Recipe Fridays: Porchetta Sandwich of the Century


Every once in a while, I discover just how amazing I am. 


Sincerely, I am not bragging here.


Just telling it like it is.


Really, though, it’s how amazingly well I treat myself.


I mean, sometimes life just takes a turn for “WTF” and you kind of want to just curl up in a ball and roll over and say “Forget it!” but instead


I made myself a sandwich.


Not just any sandwich, my friend. 


But a pretty damn close approximation of … omfg… Roli Roti!!!


Oh no I didn’t – but OH YES I DID 




Yeah, that good.


It’s a little labor intensive, but the end result is so amazing and wonderful and those of us on the East Coast can’t really get this here, so it’s totally worth it and after a Sunday of perfuming the house with delicious smells, you have a week (or more, depending on how many you have eating them) of sandwiches that would make anyone jealous.  SO WORTH IT.

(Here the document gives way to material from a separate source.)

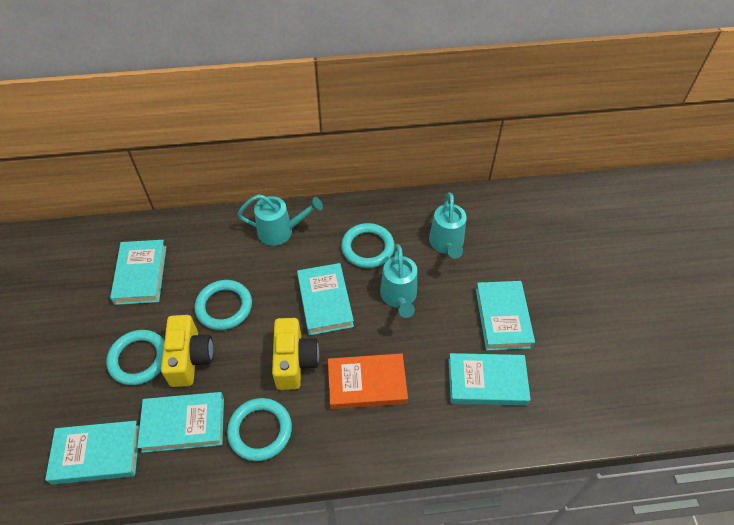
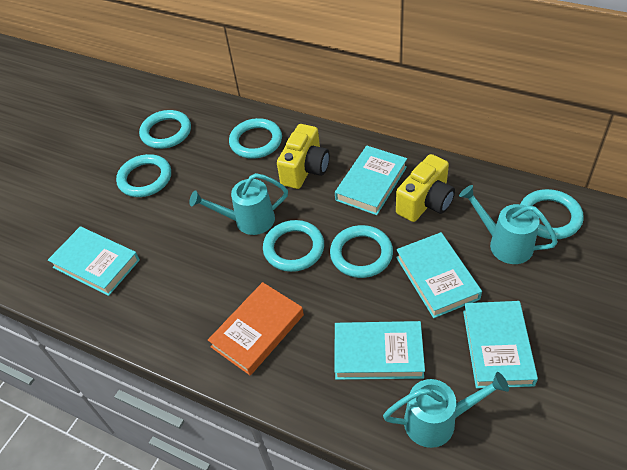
turquoise book: 6 -> 5
turquoise ring: 4 -> 6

What you need to make this sandwich of my dreams:
Roasted Shallot spread

The rest is just assembly, I promise. 

For the porchetta, I used my lovely friend Hungry’s recipe adaptations of another person’s recipe.  Resist the urge to eat all that lovely skin because you’ll want it for your sandwich.

For the roasted shallot spread, which is something that I just made up off the top of my head:

1-2 lbs of shallots, peeled and trimmed
a good, aged balsamic vinegar (I used Cherry Gold, which tastes amazing, but is a bit cost prohibitive; just make sure you use real balsamic and none of that ‘caramel color + vinegar’ crap that masquerades as balsamic a lot of times)
a couple of glugs of good olive oil (I used extra virgin since that’s all I stock, but if you want to use olive oil, I don’t think that will be a problem)
kosher salt and freshly cracked black pepper, to taste

Preheat oven to 425 degrees. 
Put the shallots in a baking dish. 
Pour a little balsamic vinegar and then put your hands in, massaging the vinegar into the shallots, coating each one. 
Pour a little olive oil in, and toss to coat again. 
Cover with tinfoil and slip into the oven, roasting for about an hour until it’s all caramelized and mooshy, turning once at the 30 minute mark. 
Remove and let cool for a little bit.
Pulse in processor until you get a nice mix. 
Season with salt/pepper as desired. 

Store in a tightly covered plastic container, I imagine it would be good for a few weeks in the fridge, but mine next lasts that long as it works on a spread for anything! 

Sandwich Assembly:

I used Fresh Direct’s par-baked ciabatta sandwich rolls, which I adore.  You can use whatever ciabatta you like; I like these especially because I can bake one at a time (I live alone!) and make it fresh just there and never worry about the bread going bad.  And it’s hot when I make it…
I cut that open, and slathered one side with the roasted shallot jam. 

On the other side, I laid down a few slices of the pork. 

Then – this is crucial – I took a piece of skin sized approximately how big my sandwich was (yes I cut it this way on purpose), laid it on my cutting board fat side up (ie, the part that touched the meat facing me), and ran my knife over it; not cutting through, but crunching it a bit so it will maintain its crunchy integrity while in the sandwich, but still will split when I bite into it (I copied this method directly from Roli Roti, as I saw the guy doing this).  Otherwise, the skin will just slide out of the sandwich… 

So top the meat with the crunchy skin, then a bit of peppery arugula, which adds a really nice flavor to it (and I don’t even like arugula!). 

Next, sprinkle a little kosher salt and freshly cracked black pepper over the shallot side, unless you are satisfied that it’s salty enough as is. 

Last but so not least, put the sandwich together and ENJOY THE HECK OUT OF THAT SANDWICH…

Excuse me while I go make one of my own!  ๐Ÿ˜‰



  1. Witzel says

    Holy hell that’s an excellent sandwich. Al I have is brisket in the fridge, but I’ll be testing your theory using beef this weekend, with any luck.